一个交错的刀锋,陆惟周手腕一翻,直接掐住了领头之人的脖颈。
这一下,其余的黑衣人自然不敢动作了。
面罩被陆惟周狠狠扯下来,黑衣人的面貌在浅淡月光的照射下更显得清晰无比。
何清珏震惊了。
同样震惊的还有陆惟周。
因为这面罩之下出现的人脸,竟然是十楼!
“怎么会是你!”
陆惟周惊愕开口,扼在十楼脖颈之上的手没有丝毫松懈。
十楼见事情败露,面上带笑,一双眼睛一眨不眨地盯着何清珏瞧,这时候的十楼,没有丝毫伪装,眼神里全是憎恨和厌恶。
“你该死!”
何清珏一愣,她不明白十楼为何对她有如此之大的恶意,即便她好像什么都没有做。
“我还没有问你为何要杀我,你却先来一句我该死?难不成这世上的人,没有理由没有对错,直接便可判处死刑?”
何清珏忽然觉得好笑,她盯着十楼的脸,蓦然觉得自己身上的蛊毒并未如此严重了。
十楼冷笑一声,道:“露然之毒,只有知晓当年之事的人才会知晓,你并不是南楚之人,却手捧露然,还喝了下去,你便是当年那个野种!”
何清珏被十楼这一番话说的茫然无措,她甚至都没有理清楚十楼的逻辑。
“当年之事?”
何清珏细细品过之后,便了解十楼在说什么了,能说出当年二字的,还恰好是那春酒引起的,必然是与姑母曾经相关的。
“你和苗女是什么关系?”何清珏问道。
十楼起先并不愿意告知,但碍不住陆惟周掐在自己命脉的手的力道,便只能憋着一口气,回答道:“苗女便是我的母亲!”

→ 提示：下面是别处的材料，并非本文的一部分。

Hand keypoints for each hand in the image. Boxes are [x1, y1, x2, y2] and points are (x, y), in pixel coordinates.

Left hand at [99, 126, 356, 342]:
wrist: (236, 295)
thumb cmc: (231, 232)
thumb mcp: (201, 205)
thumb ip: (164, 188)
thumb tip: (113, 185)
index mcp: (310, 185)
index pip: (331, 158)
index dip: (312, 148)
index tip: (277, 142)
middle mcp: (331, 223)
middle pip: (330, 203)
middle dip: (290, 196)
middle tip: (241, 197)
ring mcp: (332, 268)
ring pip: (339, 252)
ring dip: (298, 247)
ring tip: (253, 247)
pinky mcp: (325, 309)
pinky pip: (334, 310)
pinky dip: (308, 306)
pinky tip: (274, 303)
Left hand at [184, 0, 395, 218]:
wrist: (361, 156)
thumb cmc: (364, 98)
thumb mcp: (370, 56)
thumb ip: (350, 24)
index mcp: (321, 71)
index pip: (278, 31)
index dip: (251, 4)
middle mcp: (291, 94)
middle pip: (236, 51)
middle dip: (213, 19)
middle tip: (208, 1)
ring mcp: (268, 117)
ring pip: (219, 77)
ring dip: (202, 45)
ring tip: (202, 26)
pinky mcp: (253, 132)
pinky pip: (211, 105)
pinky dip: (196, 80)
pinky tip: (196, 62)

何清珏闻言皱眉,她开始回忆起来自己接触过的信件,姑母的信件里未曾说明,苗女还有一个孩子。
这十楼……莫不是当今陛下和苗女的孩子?!
这样的想法一出来,何清珏惊愕地捂住了自己的嘴。
陆惟周显然也是想到了这一点,手下登时松懈了几分。
就在这一瞬间,十楼忽然剧烈咳嗽起来,他捂着自己的胸口,抑制不住地,猛然吐出了一大口鲜血。
“你……你怎么了?”
何清珏吓了一大跳,却瞧十楼面色淡然如常,像是早就熟悉了这等吐血之事。
自己的身体状况只有自己清楚,十楼表现如此平淡,便可知晓十楼自己是习以为常的。
“你为什么一定要让我死呢?”何清珏看着十楼,直觉其中定有误会。
十楼冷哼一声,道:“当年,那个男人抛弃了我和母亲,另娶了旁人也就罢了,可如今这野种竟出现在我南楚地界,岂非欺人太甚!”

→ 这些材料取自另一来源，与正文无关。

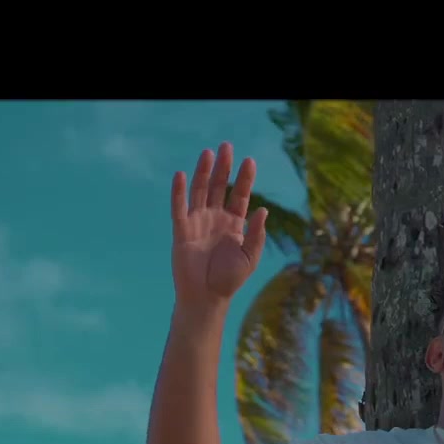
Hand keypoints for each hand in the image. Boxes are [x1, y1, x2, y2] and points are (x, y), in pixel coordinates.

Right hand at [171, 142, 269, 309]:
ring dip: (203, 172)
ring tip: (208, 153)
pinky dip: (179, 192)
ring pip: (200, 192)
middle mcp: (215, 219)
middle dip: (223, 167)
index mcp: (234, 225)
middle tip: (227, 146)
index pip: (240, 195)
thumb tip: (263, 210)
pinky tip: (182, 175)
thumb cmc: (229, 280)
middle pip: (219, 187)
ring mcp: (197, 223)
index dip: (244, 179)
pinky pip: (179, 208)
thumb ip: (256, 235)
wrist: (206, 298)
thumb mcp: (250, 258)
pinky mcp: (182, 231)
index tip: (250, 161)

“你必须死!我不会容忍那个负心汉的女儿出现在南楚!既然你出现了,你就把命给我留下!”
十楼的怒吼声让何清珏脑子微微清楚了一些,她挑眉望着眼前怒不可遏的男子,冷淡道:“你认错人了。”
“什么?”十楼气愤不已。
“我说,”何清珏缓缓出声,眉眼清淡,“你认错人了。”
“我并非是陈戊的女儿,我只是来为姑母建立衣冠冢的,那坛酒是姑母曾经的友人所埋,我只不过依照姑母平生所愿,将酒挖出来。”

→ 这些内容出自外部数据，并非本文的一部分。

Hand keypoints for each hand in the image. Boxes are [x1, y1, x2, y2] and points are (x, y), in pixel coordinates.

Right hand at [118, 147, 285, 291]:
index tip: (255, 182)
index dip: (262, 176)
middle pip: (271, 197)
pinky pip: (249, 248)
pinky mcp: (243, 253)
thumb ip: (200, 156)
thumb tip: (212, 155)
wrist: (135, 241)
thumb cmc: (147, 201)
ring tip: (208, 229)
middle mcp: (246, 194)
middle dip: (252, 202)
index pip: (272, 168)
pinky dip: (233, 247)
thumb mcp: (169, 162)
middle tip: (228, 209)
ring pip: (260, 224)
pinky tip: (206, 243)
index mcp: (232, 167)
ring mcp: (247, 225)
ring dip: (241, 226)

何清珏缓缓开口,神色认真,继续道:“我也并不知道这酒里有蛊毒,只是觉着如此好酒,不尝一下实在浪费,阴差阳错之下,便中了毒罢了。”
见十楼面露疑惑,何清珏也不甚在意,自顾自开口道:“你既然是苗女的儿子,大概也对当年之事有一些了解,我姑母,便是何灵宁。”